The fortress was first constructed in 1354 during the Goryeo period. The fortress on a cliff overlooking the river meandering Jinju city is the site of a victory over Japanese invaders in the sixteenth century. Jinju is a home of a patriotic Nonke, who plunged herself into the river with hugging a Japanese general who captured the fortress. There are several temples, shrines and pavilions within the fortress. Of particular note is the Choksoknu pavilion and Uiam, an inscribed rock that marks the spot where Nonke jumped into the river.

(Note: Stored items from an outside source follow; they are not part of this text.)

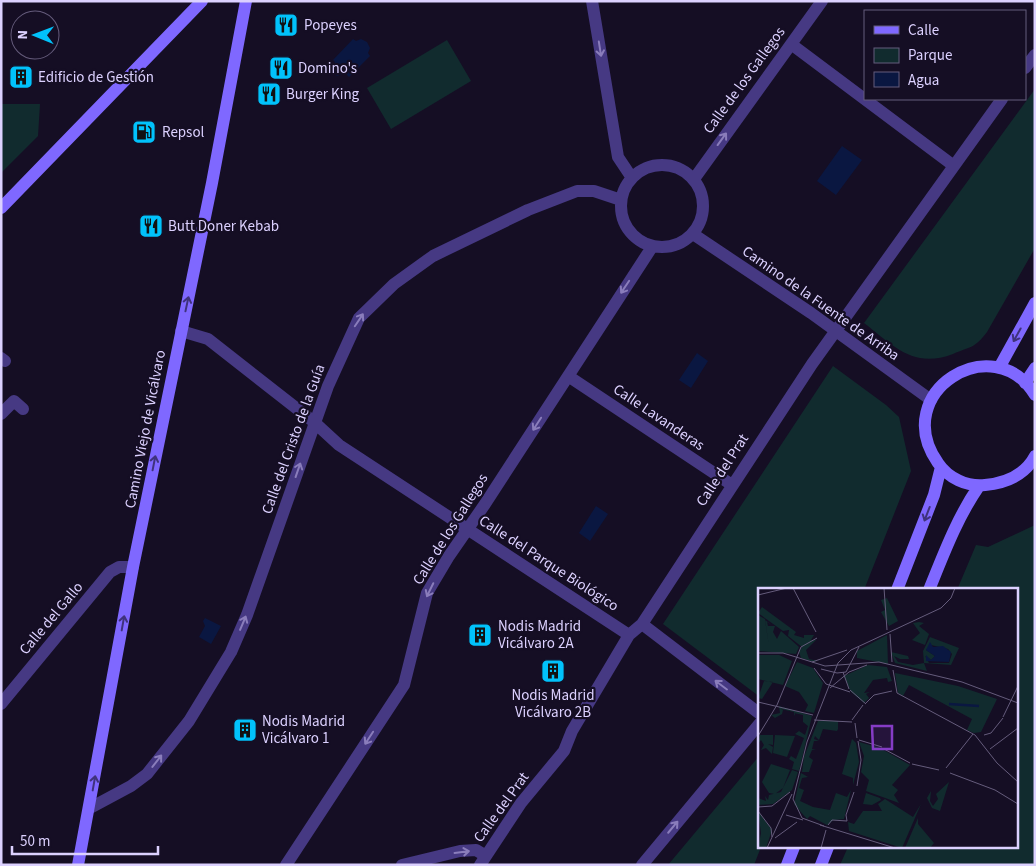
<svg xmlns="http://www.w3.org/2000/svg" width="1036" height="866" viewBox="0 0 1036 866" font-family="'Source Sans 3',sans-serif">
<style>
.green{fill:#112b2e}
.water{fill:#0a1741}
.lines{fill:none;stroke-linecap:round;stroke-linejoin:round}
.street{stroke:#463983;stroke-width:12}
.secondary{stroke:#7f68ff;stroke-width:12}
.oneway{stroke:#8a7dbb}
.oneway2{stroke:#3f327c}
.labels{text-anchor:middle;stroke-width:4.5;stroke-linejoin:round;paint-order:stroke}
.poi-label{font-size:15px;fill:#dcd1ff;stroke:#150e24;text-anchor:start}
.street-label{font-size:15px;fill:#dcd1ff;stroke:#150e24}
.inset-river{fill:none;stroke:#0a1741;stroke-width:2.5}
.inset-road{fill:none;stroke:#655c7c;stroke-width:1}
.view{fill:#853cc5;fill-opacity:0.15;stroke:#853cc5;stroke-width:2.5}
.inset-edge{fill:none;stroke:#dcd1ff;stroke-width:2.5}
</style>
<rect width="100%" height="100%" fill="#150e24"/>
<!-- green -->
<path class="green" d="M447 40 471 81 391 129 367 88Z
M1035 89V248L987 332C974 349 971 346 953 354 913 369 894 346 864 323Z
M1 104H40L38 136 1 173Z
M833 366 886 405 899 417 911 471 864 590H760V697L663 624Z
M1035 525V865H840L848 847H1017V590H957L976 545 988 547Z
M760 755 761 847 754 865H668Z"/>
<!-- water -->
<path class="water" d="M353 39 356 41 361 39 367 42 370 48 368 53 370 56 349 77 345 73 337 76 333 72V66L335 62 333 60Z
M842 146 862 160 836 195 817 181Z
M697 353 708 361 691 388 679 380Z
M596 506 608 514 590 541 579 533Z
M205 618 221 626 211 644 199 637 205 626 203 621Z"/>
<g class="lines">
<!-- street -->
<path class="street" d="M592 1 618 157 632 178
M791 44 954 166
M1025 68 1035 55
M621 206a41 41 0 1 1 82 0a41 41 0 1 1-82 0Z
M694 179 822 1
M693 234 811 313 931 400
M181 331 208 339 314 422 339 445 629 635
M1 358 5 361
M568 376 732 485
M1 414 14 401 23 409
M642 624 760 714
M1 704 110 572 119 567H133
M90 808 131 786 147 774 189 721 231 652 247 615 328 386 359 318 394 284 433 256 528 210 577 191H594L621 200
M286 865 404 685 427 593 449 556 485 504 652 247
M402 865 460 851 476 850 486 856
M480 865 521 803 564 751 572 731 629 635 642 624 812 364 1002 99
M642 865 760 723"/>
<!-- secondary -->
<path class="secondary" d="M1 208 202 1
M999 368 1035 303
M1025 383 1035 368
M1035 395C994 327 888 392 938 463 948 478 967 487 985 485 1005 483 1025 475 1035 456
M897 590 934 495 941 467
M929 590C944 553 957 518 979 486
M78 865 133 567 212 183 246 1
M787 865 794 847
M821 865 828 847"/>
</g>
<!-- one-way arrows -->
<defs><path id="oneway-shaft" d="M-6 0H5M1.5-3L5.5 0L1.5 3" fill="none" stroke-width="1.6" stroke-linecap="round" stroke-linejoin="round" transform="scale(1.25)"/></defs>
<g class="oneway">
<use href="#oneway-shaft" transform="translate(600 49) rotate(81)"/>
<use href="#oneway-shaft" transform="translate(722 139) rotate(-54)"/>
<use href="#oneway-shaft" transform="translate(625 287) rotate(124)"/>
<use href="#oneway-shaft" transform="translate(359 320) rotate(-56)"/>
<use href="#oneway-shaft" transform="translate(537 424) rotate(123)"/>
<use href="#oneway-shaft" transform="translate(298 470) rotate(-71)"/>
<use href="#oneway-shaft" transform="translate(430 590) rotate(116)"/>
<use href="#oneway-shaft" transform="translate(243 623) rotate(-67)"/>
<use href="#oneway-shaft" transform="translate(721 685) rotate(-143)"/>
<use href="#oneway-shaft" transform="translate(369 738) rotate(123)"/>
<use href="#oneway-shaft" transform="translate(157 761) rotate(-52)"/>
<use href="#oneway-shaft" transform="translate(673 827) rotate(-50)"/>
<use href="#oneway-shaft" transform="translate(462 852) rotate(-7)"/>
</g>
<g class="oneway2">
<use href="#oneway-shaft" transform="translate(187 304) rotate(-78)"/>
<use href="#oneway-shaft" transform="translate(1017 335) rotate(119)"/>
<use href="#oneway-shaft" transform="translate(154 463) rotate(-79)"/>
<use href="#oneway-shaft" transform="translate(927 514) rotate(111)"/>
<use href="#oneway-shaft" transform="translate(123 623) rotate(-80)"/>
<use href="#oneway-shaft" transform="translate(94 783) rotate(-80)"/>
</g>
<!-- icons -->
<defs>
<g id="restaurant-square" transform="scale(1.25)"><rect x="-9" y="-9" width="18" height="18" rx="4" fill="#01c2fb" stroke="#150e24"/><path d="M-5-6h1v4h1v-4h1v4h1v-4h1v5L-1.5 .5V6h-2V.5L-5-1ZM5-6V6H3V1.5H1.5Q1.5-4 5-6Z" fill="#111"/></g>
<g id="building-square" transform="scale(1.25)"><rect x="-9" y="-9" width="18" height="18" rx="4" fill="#01c2fb" stroke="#150e24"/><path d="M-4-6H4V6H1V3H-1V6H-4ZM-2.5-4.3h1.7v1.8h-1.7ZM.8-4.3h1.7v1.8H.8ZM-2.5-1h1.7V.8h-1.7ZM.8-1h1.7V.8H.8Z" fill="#111"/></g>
<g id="fuel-square" transform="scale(1.25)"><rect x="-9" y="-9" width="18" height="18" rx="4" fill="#01c2fb" stroke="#150e24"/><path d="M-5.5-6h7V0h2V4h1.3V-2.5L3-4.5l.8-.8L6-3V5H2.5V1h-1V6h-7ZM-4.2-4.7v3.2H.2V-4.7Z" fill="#111"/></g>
</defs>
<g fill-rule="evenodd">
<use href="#restaurant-square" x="286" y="25"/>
<use href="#restaurant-square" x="281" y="68"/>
<use href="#building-square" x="21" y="77"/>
<use href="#restaurant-square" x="269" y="94"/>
<use href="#fuel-square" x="144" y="132"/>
<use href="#restaurant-square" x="151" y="226"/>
<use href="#building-square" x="480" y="635"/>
<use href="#building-square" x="553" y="671"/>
<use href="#building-square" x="245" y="730"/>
</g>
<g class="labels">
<!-- poi labels -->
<g class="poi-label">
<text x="304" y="30">Popeyes</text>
<text x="298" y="73">Domino's</text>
<text x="38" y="82">Edificio de Gestión</text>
<text x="286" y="99">Burger King</text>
<text x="162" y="137">Repsol</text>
<text x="168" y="231">Butt Doner Kebab</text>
<text x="498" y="631">Nodis Madrid<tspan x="498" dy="17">Vicálvaro 2A</tspan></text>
<text x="553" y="700" text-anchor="middle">Nodis Madrid<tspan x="553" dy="17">Vicálvaro 2B</tspan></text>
<text x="262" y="726">Nodis Madrid<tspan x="262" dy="17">Vicálvaro 1</tspan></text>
</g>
<!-- street labels -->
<g class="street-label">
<text transform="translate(744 80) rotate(-54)" y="5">Calle de los Gallegos</text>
<text transform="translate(821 303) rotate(35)" y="5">Camino de la Fuente de Arriba</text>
<text transform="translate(659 417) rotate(34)" y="5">Calle Lavanderas</text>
<text transform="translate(145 429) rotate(-79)" y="5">Camino Viejo de Vicálvaro</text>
<text transform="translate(293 439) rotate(-70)" y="5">Calle del Cristo de la Guía</text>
<text transform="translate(722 470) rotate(-57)" y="5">Calle del Prat</text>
<text transform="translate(450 529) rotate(-58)" y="5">Calle de los Gallegos</text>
<text transform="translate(549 563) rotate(33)" y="5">Calle del Parque Biológico</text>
<text transform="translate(51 618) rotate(-50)" y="5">Calle del Gallo</text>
<text transform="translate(501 807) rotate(-54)" y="5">Calle del Prat</text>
</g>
</g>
<!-- overview -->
<g transform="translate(758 588)">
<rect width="260" height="260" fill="#150e24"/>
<path d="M129 10 140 33 131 38 123 24 127 22 123 12ZM4 19 38 44 36 47 46 50V47H56L53 52H58L48 62 51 71 60 73 71 68 62 72 56 74 43 70 41 64 44 59 30 48 31 42 25 43 0 25ZM0 27 7 31 11 58 7 32 14 37 9 34 10 38H17L15 44 19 51 23 43 41 59 38 66 0 63ZM161 34 166 35 161 38 171 46 167 57 154 52 162 45 155 35ZM129 47 130 76 99 70V63ZM172 49 201 60 193 77 166 75 165 63ZM173 57 190 61 194 66 191 75H171L167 68 173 72 177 68 168 62ZM133 64 150 68 151 71H142L136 68 140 74 155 77 166 75 169 83 137 75ZM0 67H21L34 73 25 97 0 91ZM39 74 55 80 65 95 56 125 47 123 50 117 41 104 27 98ZM110 77 129 79 134 93 130 94 129 90 115 92 106 105 112 104 108 106 111 110 106 115 93 104 86 88ZM137 85 200 98 239 111 223 144 216 145 209 142 214 131 151 97 145 108 140 105ZM6 93 15 94 4 111 0 110ZM21 118 54 128 41 183 34 181 36 174 31 171 33 168 38 171 46 150 37 146 41 143 47 147 50 138 45 134V127L36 125 37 126 36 128V124L23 121 25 122 24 126 17 130 13 127 22 125ZM60 133H80V141L79 143 65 141 61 152 57 148 56 151 61 153H56L54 161 58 162H54L51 169 55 172 51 184H44L46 169ZM2 147H15V157L10 156 15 159 14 166 8 160 3 162 6 157 3 152 0 156ZM17 147 37 148 29 169 15 165ZM94 151 98 155 101 174 95 197V190L84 186ZM101 154 122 160 152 177 134 197 140 202 136 207 141 215 108 203 111 192 103 184 106 168ZM13 176 32 182 25 200 17 206 11 205 4 194ZM34 182 40 184 34 202 15 216 0 217V210L8 213 7 208 10 212 11 207 23 204ZM43 185 50 189 44 190 41 200 46 202 42 213 55 219 72 222 78 205 89 209 93 202 86 231 76 232 69 237 52 228 49 231 36 216ZM191 194 182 223 174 220 169 210 173 203 172 213 175 218 180 211 178 206ZM108 205 122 210 123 212 114 217 105 216ZM127 211 155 229 163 216 144 260 91 243 90 234 96 236 105 223H124L120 216ZM0 223 14 242 8 260H0L3 245ZM160 230V236L176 255 172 260H147Z" fill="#112b2e" fill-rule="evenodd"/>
<path d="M172 54 175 59 185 58 193 64 191 74 168 73V67L173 72 177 68 168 62Z" fill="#0a1741"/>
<path class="inset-river" d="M191 116 221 118"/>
<path class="inset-road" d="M35 0 58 44M126 0 129 42M0 7 29 0M132 46 134 74M0 65H25L67 78 121 74 204 94 260 115M54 74 89 62M56 80 68 96 92 104M63 81 79 85 88 84 101 59M135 82 139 105 217 147 239 175 260 194M85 84 91 101M72 100 91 84 109 77M92 102 108 116M0 114 55 127M107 116 116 107 134 103M245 129 260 98M56 132 94 134M94 132 105 117M97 135 99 150M226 147 233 145 245 130M0 148 19 117 43 59 59 50M101 152 124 159M126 161 152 175M232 161 260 140M154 176 181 182M188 180 215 146M192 185 237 202 260 216M99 198 103 172 100 153M0 219 14 218 32 204M0 223 13 240 14 249M28 227 45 232M62 237 137 260M70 237 74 232 89 233 88 227 96 204M66 238 44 230 35 211 49 154 80 75 93 62 183 20 193 10 197 0M17 250 39 234M9 260 34 206M63 260 68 242"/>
<path class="view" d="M114 138H134V161H115Z"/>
<rect width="260" height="260" class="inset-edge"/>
</g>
<!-- border -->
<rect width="1036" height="866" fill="none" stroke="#dcd1ff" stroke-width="5"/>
<!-- legend -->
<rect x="864" y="10" width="162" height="90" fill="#150e24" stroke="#655c7c"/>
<rect x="874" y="26" width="25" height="8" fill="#7f68ff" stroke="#655c7c"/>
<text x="908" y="35" font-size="15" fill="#dcd1ff">Calle</text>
<rect x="874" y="48" width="25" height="15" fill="#112b2e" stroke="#655c7c"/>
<text x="908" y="60" font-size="15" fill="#dcd1ff">Parque</text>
<rect x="874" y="72" width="25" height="15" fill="#0a1741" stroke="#655c7c"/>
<text x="908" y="85" font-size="15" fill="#dcd1ff">Agua</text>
<!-- north arrow -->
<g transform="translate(35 35) rotate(271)"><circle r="24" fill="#150e24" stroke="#655c7c"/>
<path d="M0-4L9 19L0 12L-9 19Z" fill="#01c2fb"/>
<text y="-8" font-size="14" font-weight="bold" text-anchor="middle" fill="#dcd1ff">N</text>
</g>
<!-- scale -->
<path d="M12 846v8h146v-8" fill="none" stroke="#dcd1ff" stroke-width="2.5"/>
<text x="20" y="846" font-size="15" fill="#dcd1ff" stroke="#150e24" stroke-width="4" paint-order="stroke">50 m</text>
</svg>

It was built into a mud rampart in the 14th century to block the Japanese troops. Later in the 16th century, the fortress was reinforced with stones, subsequently became the castle. Unlike other fortresses, Nagan fortress is situated on a wide plain. It was built on naturally square stones, varying in size from one to two meters. The total length of the 4m-high fortress wall is 1,410m. 180 traditional thatched roof houses are still functioning. Among the attractions of the village are monument of Admiral Im Gyongup and local marketplace.
Located on the Jeju Island, the fortress, unlike other fortresses, was constructed as double walls, inner castle of stone and outer one with soil. The fortress was built by Sambyolcho troops or the three elite patrols in 1271, who resisted the court's peace treaty with the Yuan. The general Kim Tongjung fled to Jeju after his defeat in the Wando Island. In the fortress were built with a palace, four gates, offices, watch towers, barracks and arsenal, but today, only remains a part of soil wall. All of the Sambyolcho's resistance ended in 1273 when 10,000 Goryeo court troops in 160 ships arrived in Jeju. Jeju is an hour flight from Seoul. The wall is 10km west of the Jeju city.
This fort was designed and built by a Japanese general, Kiyomasa Kato in 1597 during the war between Korea and Japan. About 16,000 Japanese soldiers were called out to build it in about 40 days, out of stones from barracks of Ulsan and Byeongyeong. A main fortress is built in the south of the top of the mountain, the second fortress in the lower north of the main fortress, and the third one further down to the west and north of the second. The wall has a total length of 1,300 meters and a height of 10~15 meters. The fortress was double structured by installing a wooden fence of 2,400 meters outside the fortress. The allied army of Korea and Ming China attacked over two times in December, 1597 and September, 1598, and finally Japanese soldiers escaped after setting the fort on fire in November, 1598, following an order of retreat after the commander. Toyotomi Hideyoshi died and the 7 year-war ended in 1598.
This fortress was built in 722 to protect the Shilla capital of Gyeongju from Japanese invaders. The fortress is composed of 40-50Cm length stones, piled in the running bond method of wall construction wider at the base and narrowing gradually to reach a height of 5 or 6 stone-stages (4-5 meters). The wall starts at the southern end of the Chisullyeong range 765 meters, above seas level and follows the border between the provinces of Gyeongsanbbuk-do and Ulsan till it reaches the eastern end at Mowhari. The total length of the wall is 12km.